Consider these three.

On page 83, Helene talks about the odd way a person's perceptions change from night to day. After describing some of the horrible things that have occurred, Helene writes,

"It grabbed me in the dark, but it never comes to me during the day. In the daytime, life forms a crust on top of thought."

Just a lovely example of the kind of simplicity she employs to convey a complex thought. If it were me writing in my journal I might just say, 'You know how things seems different in the day than in the night? It's like that.' Helene writes abundantly better.

Then there's the example on pages 78-79 in which she describes truly fathoming her current circumstances and then, suddenly, losing the sensation. She writes of realizing what she already knew - that her father was imprisoned - upon reading his correspondence from the internment camp.

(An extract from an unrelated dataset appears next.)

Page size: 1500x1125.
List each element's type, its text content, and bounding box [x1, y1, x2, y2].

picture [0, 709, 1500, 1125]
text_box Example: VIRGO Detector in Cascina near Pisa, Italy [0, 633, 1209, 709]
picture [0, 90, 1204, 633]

"But it hit me when I reread passages from his postcard...I realized how empty his new life was...Yet as I looked at the postcard I still could not grasp the reality....And now I've lost it again. No, I've got it now, suddenly in the dark: between the Papa of home and the one out there who wrote this postcard, a gap is yawning open."

She records her thinking process as it happens and does it in a way that makes you feel you're watching the thoughts in her mind.

Finally, that feeling that you have when things aren't going well and what was friendly and loved by you previously is friendly no longer, she describes in a passage on page 82 about her family's garden.

"...the rest of the garden lived its separate life, as it must do when we are not there. I can no longer manage to commune with it, to feel that it loves me and welcomes me. It has become almost indifferent."

So the garden is unfeeling or, rather, it has only apathy; it grows in bad times as well as good. But also it bears the personality which we imprint onto it, not necessarily one of its own; so what is a lovely and happy thing to us one day, is not lovely or happy the next and what enriches our lives at one moment does nothing for us the following moment.

It can be difficult to read such well-done writing as this. It's hard to get to the end of a book when you put it down every few pages and stop to wonder. But it's worth it in order to have ideas put into words that have always hovered in your thoughts but have not been given shape.